The highlights are that HVS apparently improved performance in the online mode by reducing graphical fidelity (smart move if you ask me). You probably already know that the Conduit reduced the total number of players to 12 from a planned 16. There are seven maps, 3 categories (Team Objective (which includes a CTF sub-type), TDM, FFA), and there seem to game sub-types for each category (Joystiq played a Free For All variant called "Bounty Hunter" where everyone races to be the first one to kill the player designated as the hunted, also spotting a Last Man standing mode and a "King of the Hill"-like mode).

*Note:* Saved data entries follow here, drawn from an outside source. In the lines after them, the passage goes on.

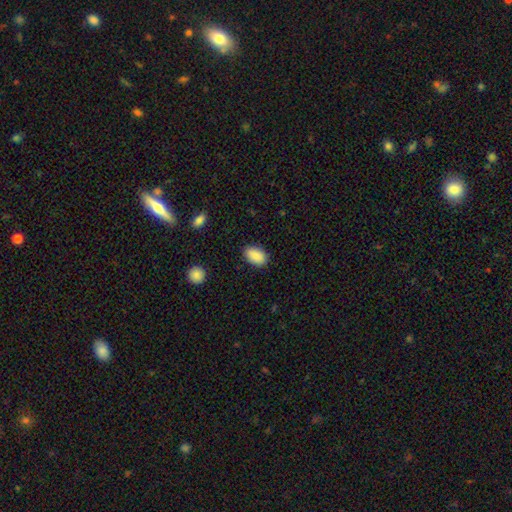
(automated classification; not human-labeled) Smooth or featured?
  - smooth: 88% *
  - star or artifact: 7%
  - featured or disk: 5%
How rounded?
  - in between: 91% *
  - round: 7%
  - cigar-shaped: 2%
Merging?
  - none: 86% *
  - minor disturbance: 10%
  - major disturbance: 3%
  - merger: 1%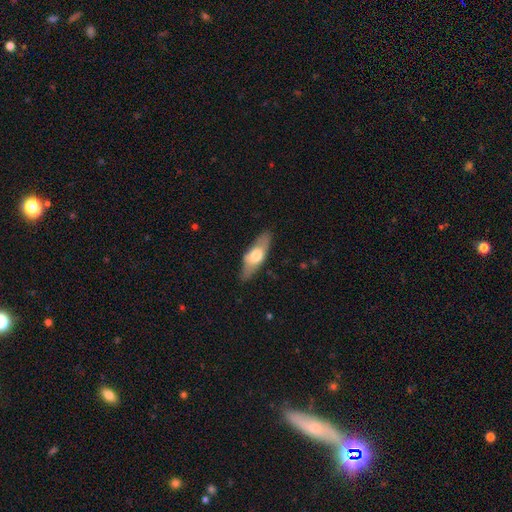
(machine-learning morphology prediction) type=smooth (54%); roundness=in between (62%); merging=none (82%).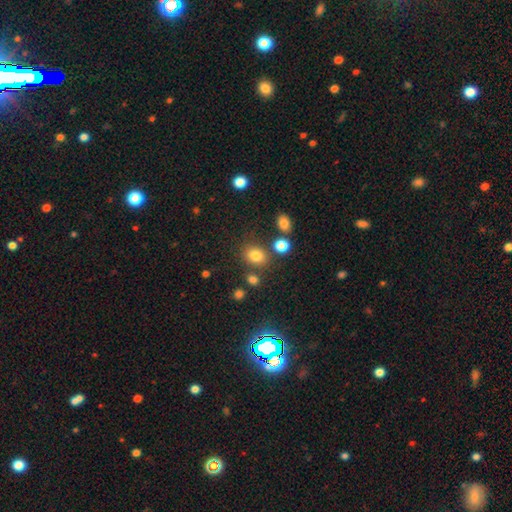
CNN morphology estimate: smooth-or-featured: smooth: 79% | star or artifact: 14% | featured or disk: 7%
  how-rounded: round: 53% | in between: 46% | cigar-shaped: 1%
  merging: none: 73% | minor disturbance: 12% | merger: 9% | major disturbance: 5%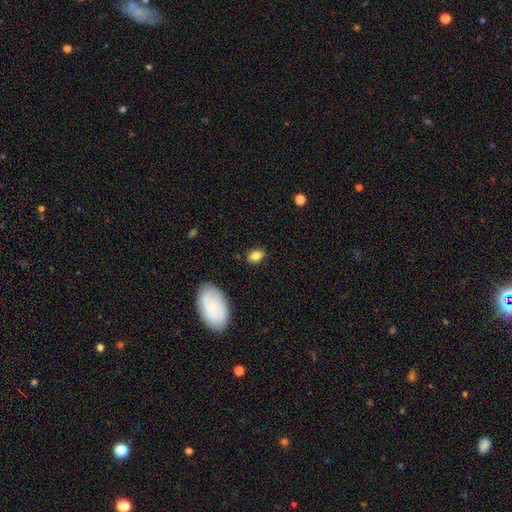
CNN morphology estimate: Smooth or featured? Predicted: smooth (p=0.82). How rounded? Predicted: in between (p=0.79). Merging? Predicted: none (p=0.85).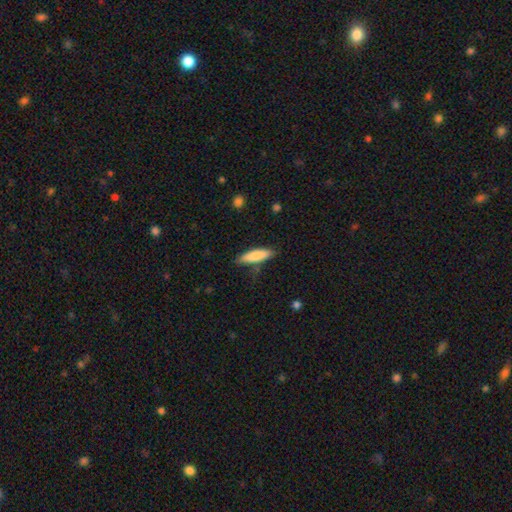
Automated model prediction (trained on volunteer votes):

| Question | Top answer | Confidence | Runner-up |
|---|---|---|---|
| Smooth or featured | smooth | 81% | featured or disk (13%) |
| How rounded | cigar-shaped | 67% | in between (31%) |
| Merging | none | 78% | minor disturbance (16%) |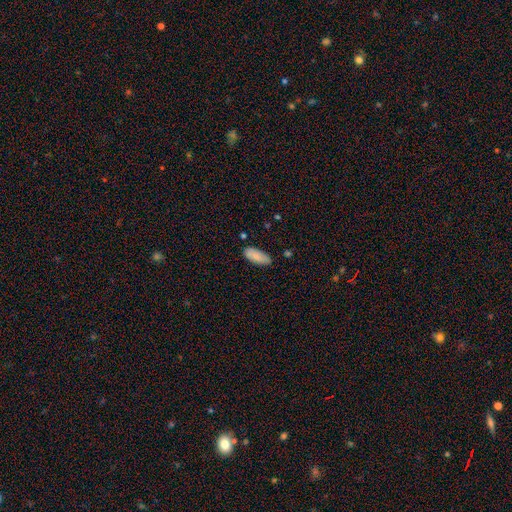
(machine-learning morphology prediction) This is clearly a smooth galaxy (87%). How rounded: clearly in between (85%). Merging: likely none (77%).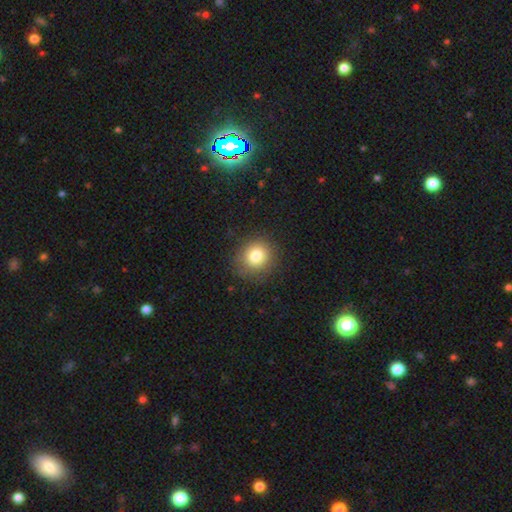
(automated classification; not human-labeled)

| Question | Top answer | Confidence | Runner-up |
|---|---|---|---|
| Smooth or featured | smooth | 81% | star or artifact (11%) |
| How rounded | round | 88% | in between (11%) |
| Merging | none | 86% | minor disturbance (10%) |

They reported that movement speed felt slow and there was no Sprint option. WiiSpeak lets you talk either to your team or the five nearest players—it's unclear from the preview whether that's automatically chosen based on the mode you're playing, or if you can manually switch it and say, talk to someone on the opposite team in TDM. Everything is as customizable as you've come to expect from HVS, from modes, rules, HUD arrangement and of course, control config.

Read the whole thing and keep marking the time until it releases. Then buy a copy for you and another for a friend. The success of this game reflects not just on the Wii, but probably on its successor too.

There was a past multiplayer demo Sega ran that fell through a little while ago, and I expect this demo will be reported by some other sites soon as well, so keep your eyes open for more impressions.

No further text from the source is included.